**Exercice 1**
Répondez aux questions suivantes à partir de l'extrait sur Kissinger et la CIA.
(a) En quelle année eut lieu le coup d'État au Chili ?
(b) En quelle année l'agence fut-elle fondée ?
(c) Outre le Chili, quels pays sont nommés comme lieux d'opérations organisées par la CIA ?
**Exercice 2**
Reproduisez fidèlement un passage de l'extrait sur Kissinger et la CIA. Commencez aux mots « Lors du coup » et arrêtez-vous après « beaucoup d’autres pays. ».

**Bloc de texte**
──────────

Kissinger nota que « l’affaire chilienne »
ne se trouvait pas dans le rapport de Colby, insinuant de façon lugubre que
cela avait été gardé hors du rapport pour maintenir « une sorte de
chantage contre moi ».
Lors du coup d’Etat de 1973 au Chili, Kissinger et la
CIA avaient tenu des rôles décisifs en organisant le renversement militaire
d’un gouvernement élu et le règne de terreur qui s’en suivit lors
duquel des dizaines de milliers de Chiliens furent tués et torturés.
En effet, ce crime et d’autres ne furent pas ajoutés
aux « bijoux de famille » de Colby, la direction de la CIA ayant
vraisemblablement jugé qu’ils ne représentaient pas une violation de la
charte d’après laquelle l’agence fut fondée en 1947.
Le coup d’Etat au Chili ne fut qu’un élément
parmi une longue série de massacres, de coups d’Etat et de guerre sales
organisées par la CIA en Iran, au Guatemala, en Indonésie, au Congo, au
Viêt-Nam, en Afghanistan et dans beaucoup d’autres pays.

──────────

**Segment de données**
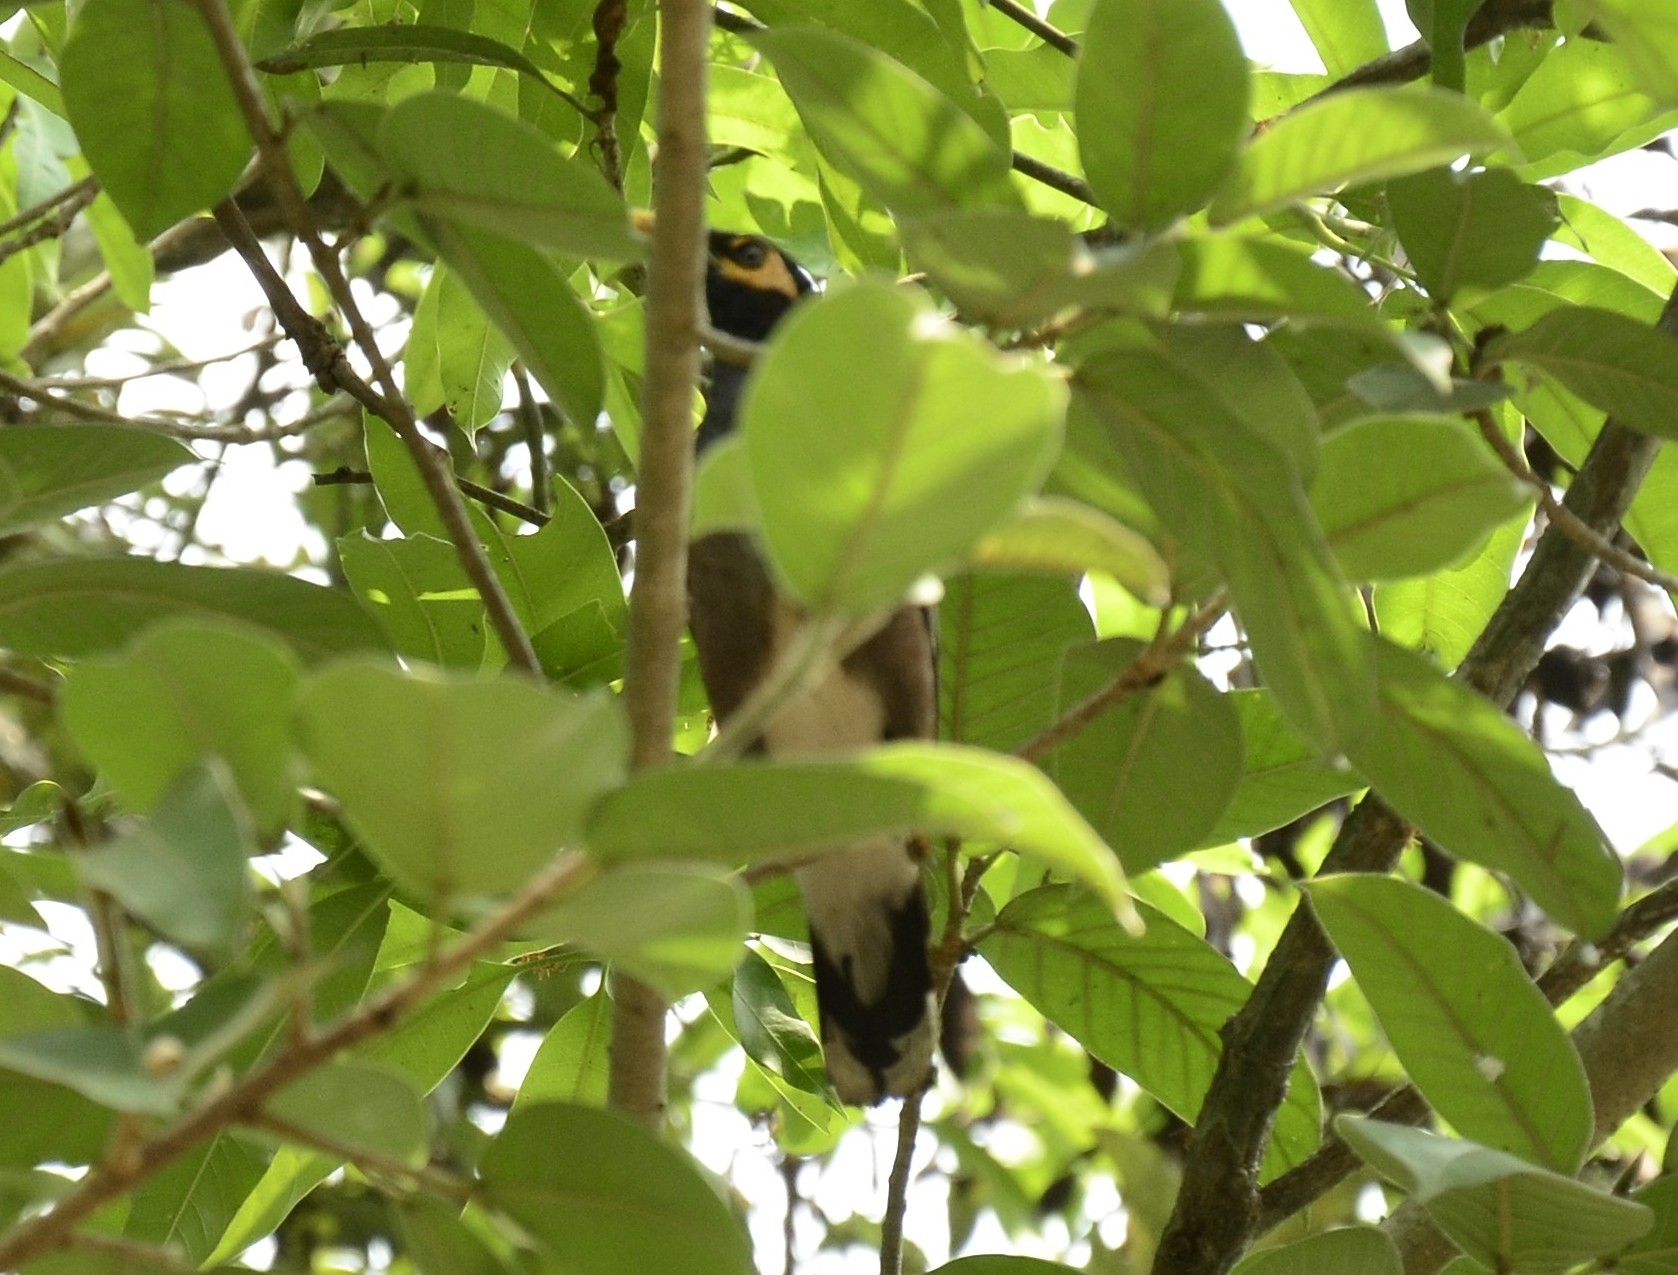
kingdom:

──────────

**Réponse complète 1**
(a) En 1973.
(b) En 1947.
(c) L'Iran, le Guatemala, l'Indonésie, le Congo, le Viêt-Nam et l'Afghanistan.

**Réponse complète 2**
Lors du coup d’Etat de 1973 au Chili, Kissinger et la
CIA avaient tenu des rôles décisifs en organisant le renversement militaire
d’un gouvernement élu et le règne de terreur qui s’en suivit lors
duquel des dizaines de milliers de Chiliens furent tués et torturés.
En effet, ce crime et d’autres ne furent pas ajoutés
aux « bijoux de famille » de Colby, la direction de la CIA ayant
vraisemblablement jugé qu’ils ne représentaient pas une violation de la
charte d’après laquelle l’agence fut fondée en 1947.
Le coup d’Etat au Chili ne fut qu’un élément
parmi une longue série de massacres, de coups d’Etat et de guerre sales
organisées par la CIA en Iran, au Guatemala, en Indonésie, au Congo, au
Viêt-Nam, en Afghanistan et dans beaucoup d’autres pays.